Damage to silicon making up semiconductor devices, such as photodiodes, is a well known phenomenon creating noise and other inaccuracies in image acquisition devices. Damage to the crystalline structure of a semiconductor can cause dark current and white pixel distortion in photodiode operation by altering the structure of the silicon in the photodiode. In photodiodes, silicon damage may cause the photodiode to improperly promote spurious electrons not associated with photoreactivity. Such spurious electrons cause a photodiode to register a light reading, even when no light has caused the promotion of an electron. Thus, semiconductor damage can cause inaccuracies in a photodiode's sensing of light by inaccurately reflecting the actual amount of light sensed by the photodiode, introducing noise into an image.
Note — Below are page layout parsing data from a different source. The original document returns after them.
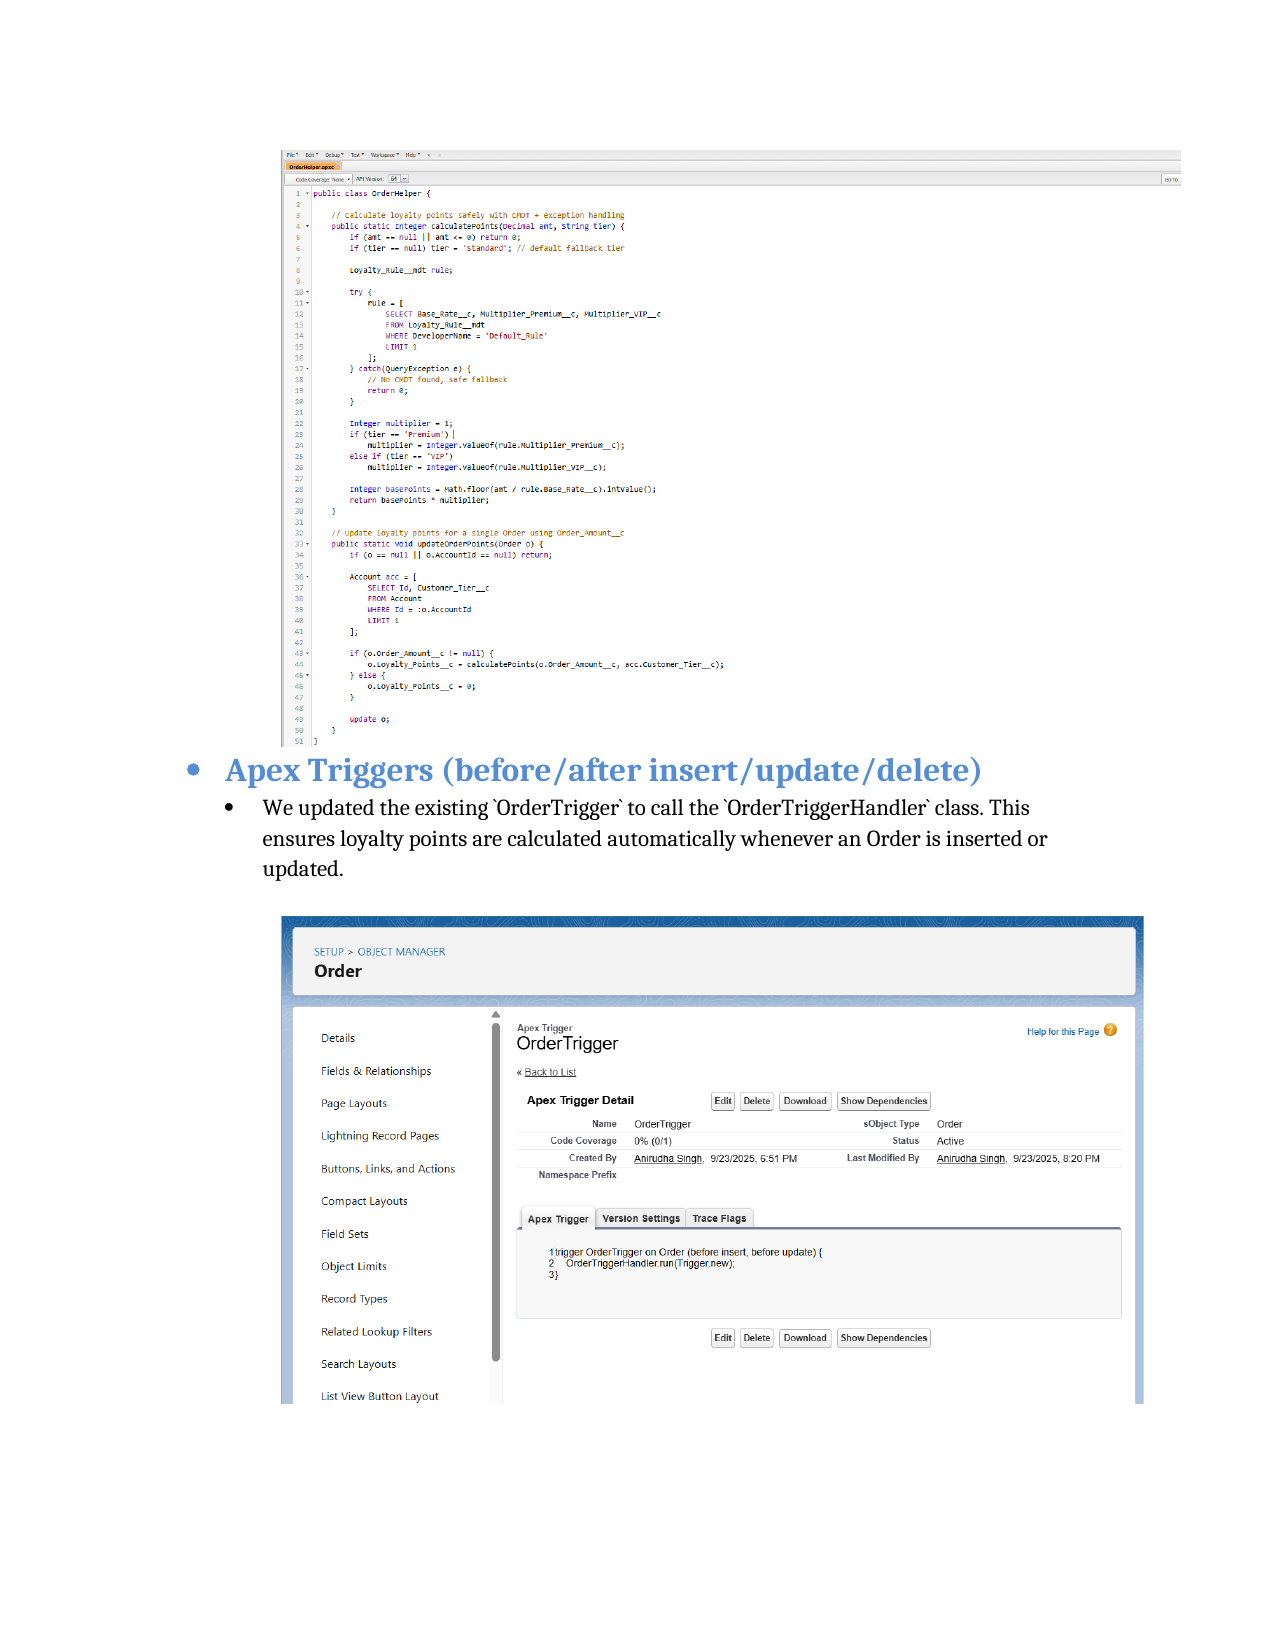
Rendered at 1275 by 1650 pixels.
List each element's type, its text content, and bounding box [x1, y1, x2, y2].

picture [281, 916, 1144, 1404]
list Apex Triggers (before/after insert/update/delete) [187, 751, 1087, 789]
picture [281, 150, 1182, 747]
list We updated the existing `OrderTrigger` to call the `OrderTriggerHandler` class. This ensures loyalty points are calculated automatically whenever an Order is inserted or updated. [225, 795, 1087, 882]
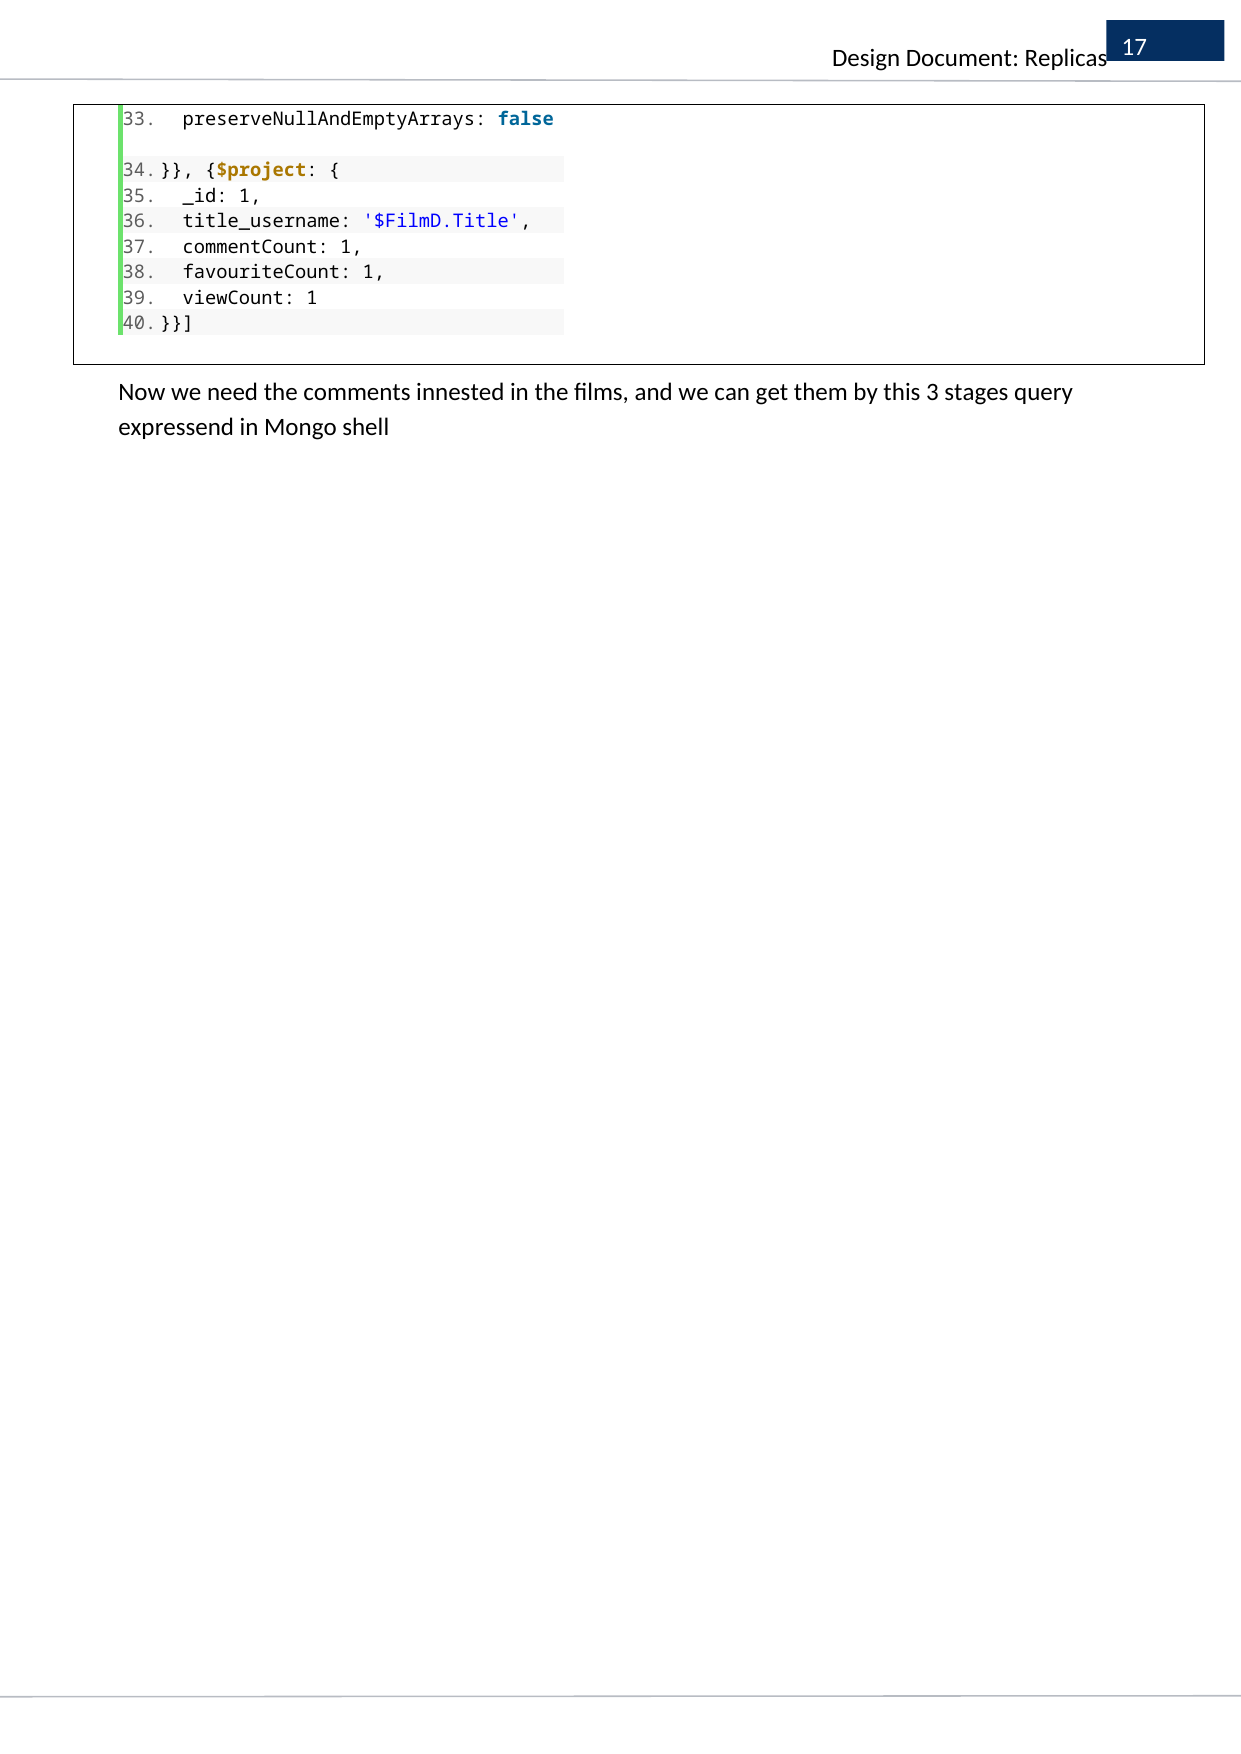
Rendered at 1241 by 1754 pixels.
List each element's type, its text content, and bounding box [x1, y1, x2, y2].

table_header [{$match: { Timestamp: { $gte: ISODate(<StartDate>), $lt: ISODate(<EndDate>) } }}, {$group: { _id: { $toObjectId: '$Film' }, commentCount: { $sum: {$cond: { if: { $eq: [ '$Type', 'COMMENT' ] }, then: 1, else: 0}} }, viewCount: { $sum: {$cond: { if: { $eq: [ '$Type', 'VIEW' ] }, then: 1, else: 0}} }, favouriteCount: { $sum: {$cond: { if: { $eq: [ '$Type', 'FAVOURITE' ] }, then: 1, else: 0}} } }}, {$lookup: { from: 'FilmCollection', localField: '_id', foreignField: '_id', as: 'FilmD' }}, {$unwind: { path: '$FilmD', includeArrayIndex: 'ArrayPosition', preserveNullAndEmptyArrays: false }}, {$project: { _id: 1, title_username: '$FilmD.Title', commentCount: 1, favouriteCount: 1, viewCount: 1 }}] [74, 105, 576, 364]
text Now we need the comments innested in the films, and we can get them by this 3 stages query expressend in Mongo shell [118, 376, 1122, 441]
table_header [576, 105, 1204, 364]
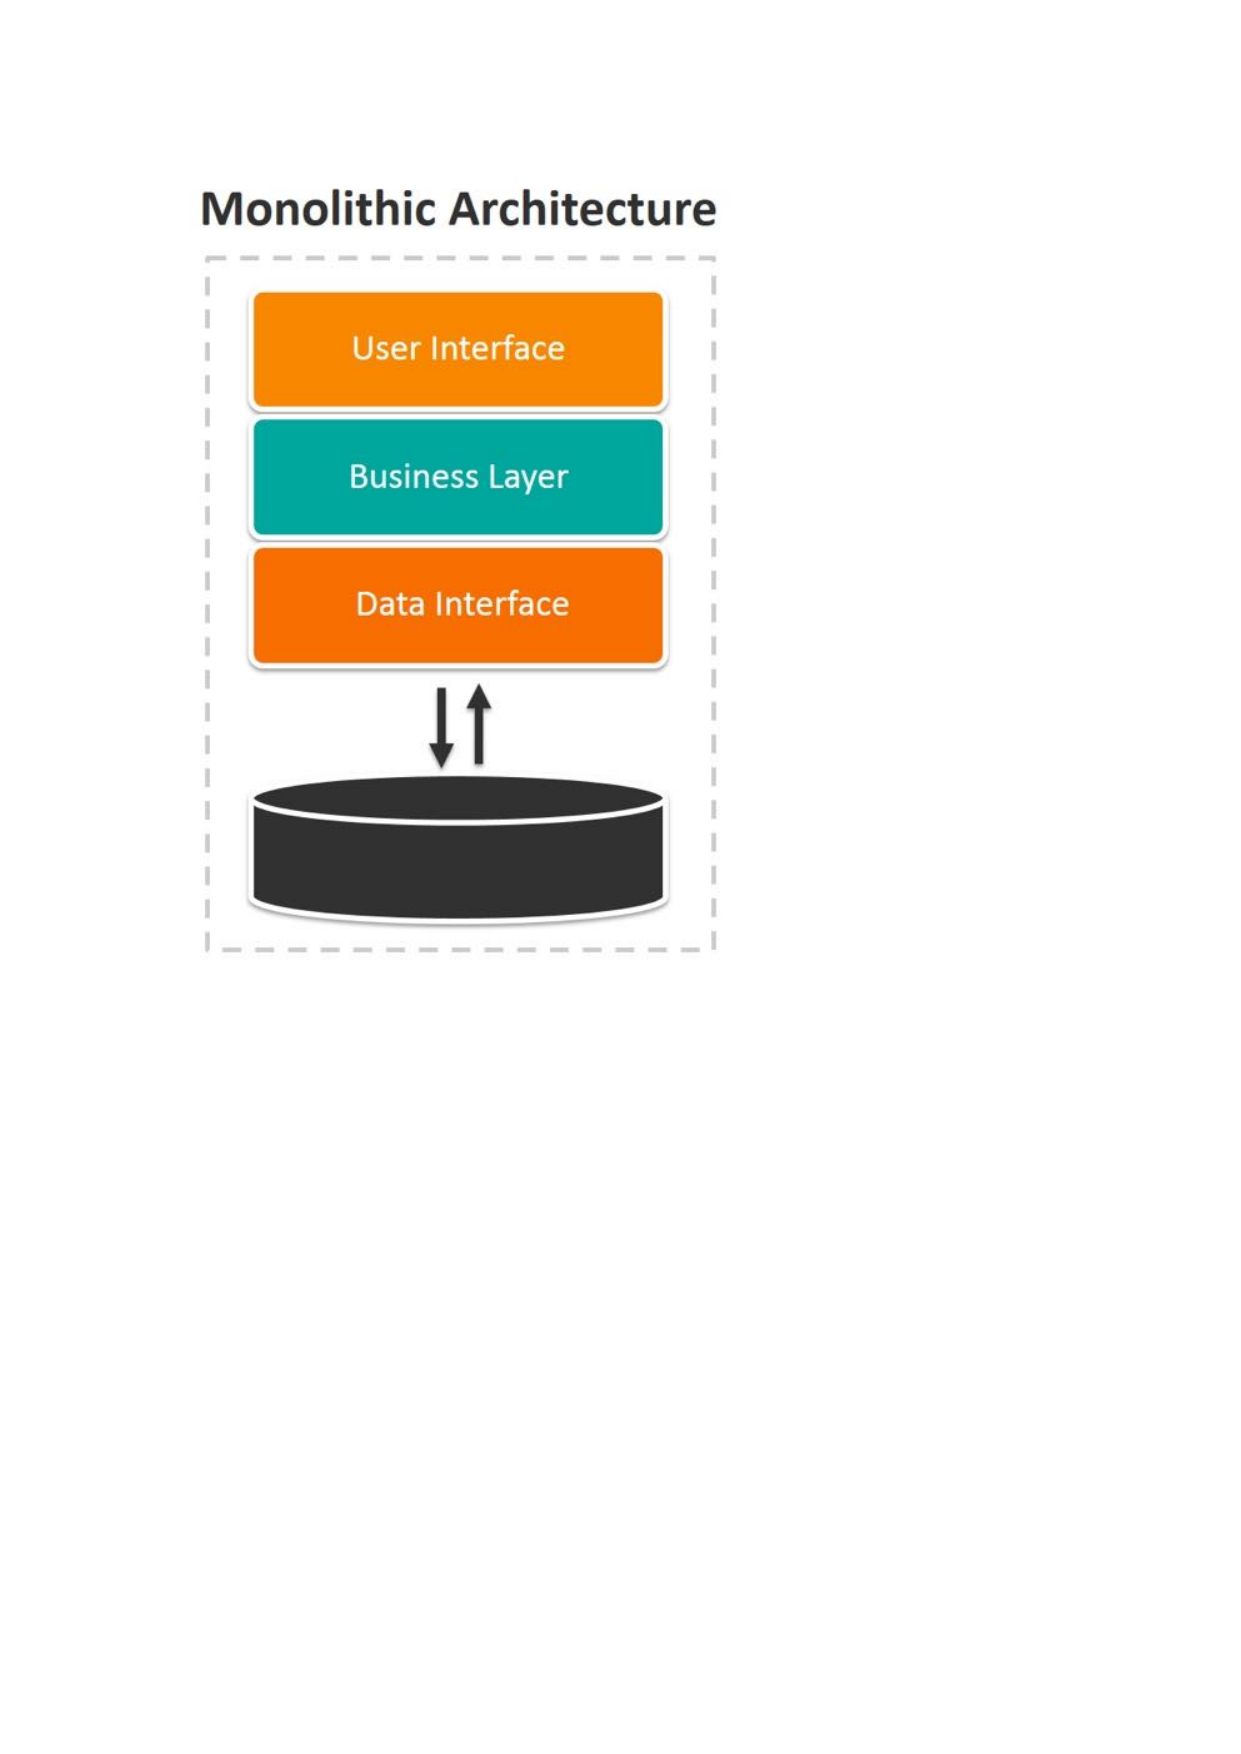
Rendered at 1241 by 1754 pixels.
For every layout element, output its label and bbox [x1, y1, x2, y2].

picture [150, 150, 804, 975]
Dark current is current generated without light, while a white pixel defect is damage to, or overloading of a photodiode by excess dark current, causing the photodiode to always read as if it had sensed a pure white light, when it had not.
Photodiodes such as complimentary metal oxide semiconductors (CMOS) diodes are commonly used for sensing images in cameras and other video or photo devices. Recently, photodiode devices have been improved by using backside illumination (BSI). Generally, photolithography processes deposit structures such as gate oxides, metal interconnects, and the like, on the top side of silicon wafer or other substrate. Early photodiodes gathered light from the top, the same side where the device structures were applied. Metal interconnects deposited on the top surface of the photodiode substrate can block portions of the photosensitive regions of the photodiode, degrading the picture quality and individual photodiode sensitivity. BSI is the collection of light from the backside of the photodiode substrate, with interfering structures such as metal interconnects, gate oxides or the like deposited onto the top side of the substrate, and then the substrate abraded or otherwise thinned to allow light to pass though the substrate and affect the photosensitive region of the photodiode. Ideally the substrate thickness is reduced so that light may enter the backside of the device and strike the photosensitive region of the photodiode, eliminating obstruction and interference during image capture from deposited structures and metal interconnects.
Frequently, the thinning of a photodiode to permit BSI operation is done through chemical mechanical polishing. However, on a sub-nanometer scale the surface of even a highly polished substrate may have irregularities, crystal deformities, or the like, resulting dangling electron bonds. The loosely bound dangling electronics can lead to instances of dark current and white pixel conditions. Thus, reductions in surface irregularities resulting in reduced dark current and white pixel anomalies and more accurate imaging devices.